5. The Dispute Terms

These decide the outcome if the relationship goes wrong.

  • Default, cure, and landlord mitigation. Confirm how default is defined, the cure period, and whether the landlord must make reasonable efforts to re-let after a default.
  • Attorney fees, jury waiver, and venue. Confirm whether fee-shifting is one-way or mutual, whether you are waiving a jury trial, and which state’s law governs.

How to use the result: Mark every item you cannot answer from the lease text. The unanswered items are your shortlist for questions, negotiation, or counsel review — and a missing protection is itself a finding, not a blank to ignore. Related reading: urgent care and healthcare lease risk, the medical & dental office checklist, and the personal guaranty guide.

Frequently Asked Questions

What should I check in an urgent care lease before signing?

Confirm the licensing contingency (and any certificate of need), extended-hours access, signage and parking for walk-in volume, and ADA access. Then confirm the medical build-out (exam rooms, lab, imaging and shielding, medical gas, HVAC), HIPAA and biohazard compliance, the personal guaranty, assignment rights, and restoration. Confirm each against the lease text before signing.

How is an urgent care lease different from a regular medical office lease?

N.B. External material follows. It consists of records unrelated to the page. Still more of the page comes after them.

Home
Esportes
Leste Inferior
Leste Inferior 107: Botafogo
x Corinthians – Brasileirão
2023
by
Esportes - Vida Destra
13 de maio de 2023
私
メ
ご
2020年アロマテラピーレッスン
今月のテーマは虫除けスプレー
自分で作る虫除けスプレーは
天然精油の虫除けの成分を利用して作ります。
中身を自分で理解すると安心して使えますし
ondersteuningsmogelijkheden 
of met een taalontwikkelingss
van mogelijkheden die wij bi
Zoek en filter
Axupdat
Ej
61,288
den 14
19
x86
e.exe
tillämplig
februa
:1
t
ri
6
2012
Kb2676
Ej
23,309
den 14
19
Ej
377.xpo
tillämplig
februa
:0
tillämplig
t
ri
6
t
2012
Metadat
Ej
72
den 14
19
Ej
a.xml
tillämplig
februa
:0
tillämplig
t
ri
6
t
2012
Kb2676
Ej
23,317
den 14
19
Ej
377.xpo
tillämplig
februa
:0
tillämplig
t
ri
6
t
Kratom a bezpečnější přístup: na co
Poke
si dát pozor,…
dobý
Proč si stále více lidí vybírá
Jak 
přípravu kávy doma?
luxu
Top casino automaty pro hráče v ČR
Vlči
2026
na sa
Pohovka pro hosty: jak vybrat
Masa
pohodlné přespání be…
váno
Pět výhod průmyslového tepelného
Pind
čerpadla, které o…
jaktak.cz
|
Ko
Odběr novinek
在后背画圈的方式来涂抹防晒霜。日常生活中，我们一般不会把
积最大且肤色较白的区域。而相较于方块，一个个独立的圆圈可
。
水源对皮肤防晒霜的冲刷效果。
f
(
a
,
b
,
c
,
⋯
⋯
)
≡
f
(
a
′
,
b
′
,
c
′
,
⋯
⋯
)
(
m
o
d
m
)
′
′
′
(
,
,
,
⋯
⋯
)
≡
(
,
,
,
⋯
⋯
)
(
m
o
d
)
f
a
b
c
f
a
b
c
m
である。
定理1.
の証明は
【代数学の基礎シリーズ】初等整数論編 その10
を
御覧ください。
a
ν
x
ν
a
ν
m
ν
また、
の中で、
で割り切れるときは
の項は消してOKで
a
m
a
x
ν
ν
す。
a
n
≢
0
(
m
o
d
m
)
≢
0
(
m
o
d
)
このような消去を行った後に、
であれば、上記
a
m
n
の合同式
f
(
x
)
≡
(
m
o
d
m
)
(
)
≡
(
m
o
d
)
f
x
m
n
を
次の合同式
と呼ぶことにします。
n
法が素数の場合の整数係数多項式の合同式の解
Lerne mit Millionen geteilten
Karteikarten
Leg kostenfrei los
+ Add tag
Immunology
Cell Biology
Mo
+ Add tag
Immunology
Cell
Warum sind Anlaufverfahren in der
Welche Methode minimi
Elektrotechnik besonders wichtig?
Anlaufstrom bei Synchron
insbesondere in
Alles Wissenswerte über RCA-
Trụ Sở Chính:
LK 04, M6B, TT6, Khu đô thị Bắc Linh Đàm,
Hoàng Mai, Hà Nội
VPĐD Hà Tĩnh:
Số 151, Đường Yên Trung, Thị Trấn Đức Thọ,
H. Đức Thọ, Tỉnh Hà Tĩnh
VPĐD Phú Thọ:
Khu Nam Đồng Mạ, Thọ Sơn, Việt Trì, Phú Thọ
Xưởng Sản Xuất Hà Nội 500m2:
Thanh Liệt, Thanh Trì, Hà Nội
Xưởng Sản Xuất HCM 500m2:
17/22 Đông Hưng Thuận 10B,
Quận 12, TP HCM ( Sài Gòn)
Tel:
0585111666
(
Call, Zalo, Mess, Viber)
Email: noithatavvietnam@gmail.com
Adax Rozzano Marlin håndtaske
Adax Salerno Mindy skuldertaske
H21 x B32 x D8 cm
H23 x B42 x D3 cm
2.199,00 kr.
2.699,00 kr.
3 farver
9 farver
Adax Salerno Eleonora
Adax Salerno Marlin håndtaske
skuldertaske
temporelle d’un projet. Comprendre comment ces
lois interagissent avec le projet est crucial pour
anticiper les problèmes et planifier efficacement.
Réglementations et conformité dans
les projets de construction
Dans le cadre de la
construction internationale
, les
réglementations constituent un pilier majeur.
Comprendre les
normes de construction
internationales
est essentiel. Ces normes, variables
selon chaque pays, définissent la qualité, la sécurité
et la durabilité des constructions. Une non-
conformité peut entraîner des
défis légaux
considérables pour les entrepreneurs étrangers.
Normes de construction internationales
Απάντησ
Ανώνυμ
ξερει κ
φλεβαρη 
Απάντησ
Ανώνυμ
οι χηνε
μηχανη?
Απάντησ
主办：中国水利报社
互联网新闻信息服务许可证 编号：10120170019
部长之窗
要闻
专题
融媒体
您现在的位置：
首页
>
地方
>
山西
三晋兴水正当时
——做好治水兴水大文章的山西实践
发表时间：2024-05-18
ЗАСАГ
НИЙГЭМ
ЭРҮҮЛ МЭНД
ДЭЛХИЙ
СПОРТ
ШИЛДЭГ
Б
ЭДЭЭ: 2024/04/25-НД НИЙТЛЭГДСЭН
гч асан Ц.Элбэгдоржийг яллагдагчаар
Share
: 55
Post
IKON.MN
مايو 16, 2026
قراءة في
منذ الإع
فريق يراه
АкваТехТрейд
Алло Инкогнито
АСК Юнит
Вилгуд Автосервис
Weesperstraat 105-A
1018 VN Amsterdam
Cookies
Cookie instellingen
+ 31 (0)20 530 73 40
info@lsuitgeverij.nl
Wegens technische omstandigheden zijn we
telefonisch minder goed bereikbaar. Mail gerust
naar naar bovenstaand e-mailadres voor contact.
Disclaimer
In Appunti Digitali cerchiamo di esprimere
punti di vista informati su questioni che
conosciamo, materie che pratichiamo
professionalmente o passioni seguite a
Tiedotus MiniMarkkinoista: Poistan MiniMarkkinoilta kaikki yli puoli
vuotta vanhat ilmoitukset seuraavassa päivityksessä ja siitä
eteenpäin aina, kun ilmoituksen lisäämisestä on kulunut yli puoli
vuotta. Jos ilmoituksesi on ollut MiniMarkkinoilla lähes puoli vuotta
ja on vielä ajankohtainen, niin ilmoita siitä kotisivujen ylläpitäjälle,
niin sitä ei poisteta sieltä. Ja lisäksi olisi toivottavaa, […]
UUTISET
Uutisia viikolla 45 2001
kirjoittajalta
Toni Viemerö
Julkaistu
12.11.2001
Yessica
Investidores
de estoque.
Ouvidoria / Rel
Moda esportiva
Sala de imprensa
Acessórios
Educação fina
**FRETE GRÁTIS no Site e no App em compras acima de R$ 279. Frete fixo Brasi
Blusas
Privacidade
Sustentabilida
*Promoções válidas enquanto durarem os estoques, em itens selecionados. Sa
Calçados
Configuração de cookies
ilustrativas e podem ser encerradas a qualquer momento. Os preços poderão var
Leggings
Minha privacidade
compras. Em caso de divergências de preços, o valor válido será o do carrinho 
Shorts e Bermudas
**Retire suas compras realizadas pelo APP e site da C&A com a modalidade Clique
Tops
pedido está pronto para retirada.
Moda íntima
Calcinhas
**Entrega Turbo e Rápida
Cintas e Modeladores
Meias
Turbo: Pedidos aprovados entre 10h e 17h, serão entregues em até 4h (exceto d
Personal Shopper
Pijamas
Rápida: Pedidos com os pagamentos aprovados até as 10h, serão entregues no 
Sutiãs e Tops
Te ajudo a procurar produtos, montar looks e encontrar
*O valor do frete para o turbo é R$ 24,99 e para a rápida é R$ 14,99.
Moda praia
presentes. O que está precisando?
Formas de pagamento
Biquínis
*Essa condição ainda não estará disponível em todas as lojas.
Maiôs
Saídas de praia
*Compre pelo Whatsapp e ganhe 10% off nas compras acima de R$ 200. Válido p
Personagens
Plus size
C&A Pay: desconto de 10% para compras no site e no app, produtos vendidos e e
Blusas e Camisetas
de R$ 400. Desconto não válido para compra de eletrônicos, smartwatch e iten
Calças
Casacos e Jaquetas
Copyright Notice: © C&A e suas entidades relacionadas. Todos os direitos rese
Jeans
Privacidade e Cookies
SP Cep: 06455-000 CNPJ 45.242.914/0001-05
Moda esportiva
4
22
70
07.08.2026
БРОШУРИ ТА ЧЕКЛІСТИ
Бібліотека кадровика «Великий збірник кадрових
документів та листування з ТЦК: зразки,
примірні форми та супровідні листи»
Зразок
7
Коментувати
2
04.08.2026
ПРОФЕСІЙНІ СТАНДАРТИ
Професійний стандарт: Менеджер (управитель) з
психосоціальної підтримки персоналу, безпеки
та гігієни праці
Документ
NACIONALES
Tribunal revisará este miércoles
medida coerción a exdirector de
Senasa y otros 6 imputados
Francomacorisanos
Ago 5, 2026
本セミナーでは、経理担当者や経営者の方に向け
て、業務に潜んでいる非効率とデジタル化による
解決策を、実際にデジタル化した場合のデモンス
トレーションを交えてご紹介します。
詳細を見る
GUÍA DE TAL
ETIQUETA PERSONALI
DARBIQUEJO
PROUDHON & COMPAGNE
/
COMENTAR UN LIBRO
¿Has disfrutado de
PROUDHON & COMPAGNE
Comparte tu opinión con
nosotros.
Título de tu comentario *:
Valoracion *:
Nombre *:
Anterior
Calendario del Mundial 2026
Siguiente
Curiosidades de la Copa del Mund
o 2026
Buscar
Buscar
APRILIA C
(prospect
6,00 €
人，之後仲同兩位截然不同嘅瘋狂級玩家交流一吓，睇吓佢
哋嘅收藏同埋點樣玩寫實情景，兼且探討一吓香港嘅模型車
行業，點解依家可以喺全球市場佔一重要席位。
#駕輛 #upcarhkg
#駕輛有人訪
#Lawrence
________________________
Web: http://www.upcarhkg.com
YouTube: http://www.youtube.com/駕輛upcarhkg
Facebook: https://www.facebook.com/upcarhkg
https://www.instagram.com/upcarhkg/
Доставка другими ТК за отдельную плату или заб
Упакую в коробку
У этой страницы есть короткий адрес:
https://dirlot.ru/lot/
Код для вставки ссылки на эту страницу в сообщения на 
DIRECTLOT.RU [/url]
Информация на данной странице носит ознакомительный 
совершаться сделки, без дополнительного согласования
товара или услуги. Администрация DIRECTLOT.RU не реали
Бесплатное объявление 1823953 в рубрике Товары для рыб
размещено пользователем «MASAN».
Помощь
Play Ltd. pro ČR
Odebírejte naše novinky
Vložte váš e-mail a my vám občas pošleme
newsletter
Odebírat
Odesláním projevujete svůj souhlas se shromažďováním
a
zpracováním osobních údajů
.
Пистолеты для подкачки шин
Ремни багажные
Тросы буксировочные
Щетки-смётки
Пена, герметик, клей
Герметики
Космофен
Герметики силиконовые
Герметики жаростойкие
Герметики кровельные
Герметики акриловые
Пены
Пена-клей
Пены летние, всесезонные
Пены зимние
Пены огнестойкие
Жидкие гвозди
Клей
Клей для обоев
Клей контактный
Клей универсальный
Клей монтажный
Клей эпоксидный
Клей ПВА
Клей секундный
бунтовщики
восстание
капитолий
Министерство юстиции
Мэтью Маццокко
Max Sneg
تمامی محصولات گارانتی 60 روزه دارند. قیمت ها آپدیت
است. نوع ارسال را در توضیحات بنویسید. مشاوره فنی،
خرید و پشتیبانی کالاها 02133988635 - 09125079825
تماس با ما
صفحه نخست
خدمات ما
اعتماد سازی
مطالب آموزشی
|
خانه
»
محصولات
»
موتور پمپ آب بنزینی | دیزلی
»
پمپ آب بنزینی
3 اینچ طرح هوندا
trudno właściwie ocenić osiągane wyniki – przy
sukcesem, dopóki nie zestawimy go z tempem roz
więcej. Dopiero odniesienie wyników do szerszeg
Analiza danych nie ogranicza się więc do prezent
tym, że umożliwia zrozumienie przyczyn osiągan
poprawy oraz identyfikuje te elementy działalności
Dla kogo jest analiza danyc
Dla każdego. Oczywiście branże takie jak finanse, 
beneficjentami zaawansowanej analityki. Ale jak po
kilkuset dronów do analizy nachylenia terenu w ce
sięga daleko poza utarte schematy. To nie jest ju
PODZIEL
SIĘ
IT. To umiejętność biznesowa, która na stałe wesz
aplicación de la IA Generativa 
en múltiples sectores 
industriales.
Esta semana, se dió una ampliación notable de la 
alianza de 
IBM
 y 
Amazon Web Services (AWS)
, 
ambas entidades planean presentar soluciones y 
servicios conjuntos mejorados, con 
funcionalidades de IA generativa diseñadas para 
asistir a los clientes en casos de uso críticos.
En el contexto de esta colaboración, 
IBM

An urgent care needs everything a medical office does, plus a retail-style access and visibility profile: extended and weekend hours, prominent signage, and ample parking for walk-in patients, often with on-site imaging and a lab. So its lease combines medical compliance and build-out with operating and visibility terms closer to retail.

Can I transfer an urgent care lease if a hospital group acquires the clinic?

Only if the lease allows it. Urgent care clinics are frequently sold to or absorbed by hospital systems and groups, so a restrictive assignment clause that lets the landlord withhold consent can complicate the deal. Confirm the assignment terms and any consent standard before signing.

Should an urgent care lease be reviewed by an attorney?

Urgent care leases combine licensing, a medical and imaging build-out, compliance obligations, extended-hours access, and a personal guaranty, so they are commonly reviewed by counsel before signing. A checklist and an automated scan can tell you where the exposure sits; the legal judgment about what to do with that information is yours.